## Passage to read
-------------------------
Soyuz P
- Manufacturer: Korolev
- Country of origin: Soviet Union
- Operator: Soviet space program
- Applications: Crewed satellite interceptor

Specifications
- Launch mass: 6,700 kilograms (14,800 lb)
- Regime: Low Earth Orbit

Production
- Status: Cancelled
- Built: None

Related spacecraft
- Derivatives: Soyuz PPK

= Soyuz P =

Proposed Soviet combat spacecraft

Soyuz P (Союз Перехватчик meaning Union Interceptor) also known as 11F71 or 7K-P, was a proposed Soviet crewed combat spacecraft and satellite interceptor. The Soyuz P was proposed in December 1962, along with other Soyuz variants to match the United States' Manned Orbiting Laboratory program. Active development of the Soyuz P began in 1964.
-------------------------
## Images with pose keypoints
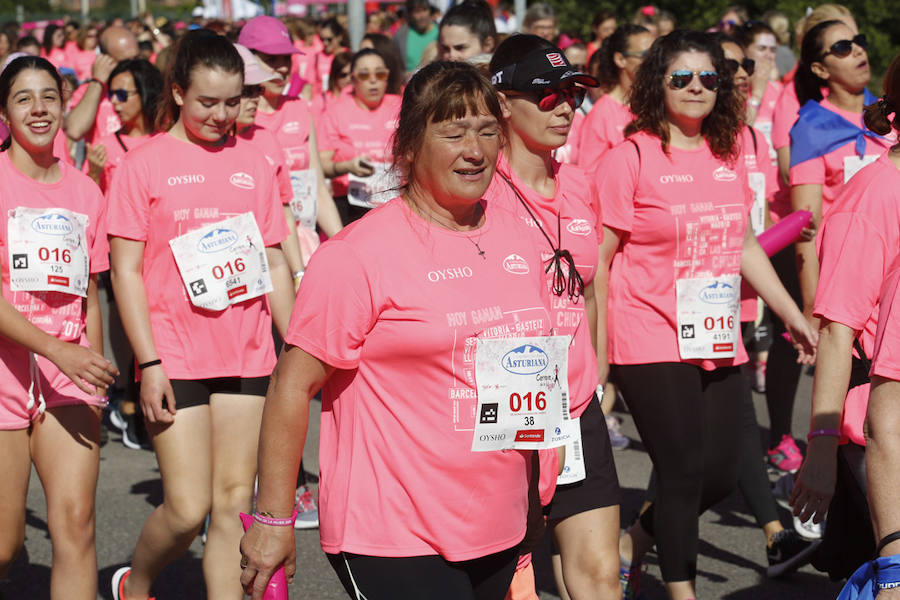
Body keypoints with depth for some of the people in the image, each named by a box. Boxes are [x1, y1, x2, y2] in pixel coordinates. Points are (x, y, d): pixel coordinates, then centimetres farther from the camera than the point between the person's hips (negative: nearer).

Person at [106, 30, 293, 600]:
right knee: (187, 509, -5)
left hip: (247, 355, 4)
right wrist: (149, 362, -11)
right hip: (175, 357, -4)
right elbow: (126, 270, -5)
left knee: (234, 504, 4)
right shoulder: (144, 163, -2)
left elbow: (274, 263, 14)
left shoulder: (251, 162, 9)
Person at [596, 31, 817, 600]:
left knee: (721, 473, 7)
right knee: (684, 472, -6)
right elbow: (597, 259, -7)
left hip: (718, 343, 6)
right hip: (652, 342, -6)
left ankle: (632, 542, 31)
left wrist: (794, 316, 20)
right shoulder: (630, 158, -8)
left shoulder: (729, 155, 10)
-------------------------
## Assignment
Continue the text about the Soyuz P spacecraft, starting right after its last sentence.

## Written response
The Soyuz P was intended to rendezvous with the target, and would have been followed by an EVA by a cosmonaut to inspect the satellite. Depending on the results of the inspection or the objectives of the mission, the satellite would have either re-entered with the Soyuz P to be studied on Earth, or would have been neutralized. However, this would have been risky to the cosmonaut as some satellites are fitted with automated destruction systems to prevent them from falling into enemy hands.

In January 1964, the program was put on hold due to the military's growing interest in uncrewed anti-satellite systems. In early 1965, Soyuz P was cancelled in favor of the Istrebitel Sputnikov program, which had achieved two successful space flights at the time. Another factor in the cancellation was the potential risk to the cosmonaut. A revised design of the Soyuz P was the Soyuz PPK.

==See also==
- Soyuz programme
- Soyuz (spacecraft)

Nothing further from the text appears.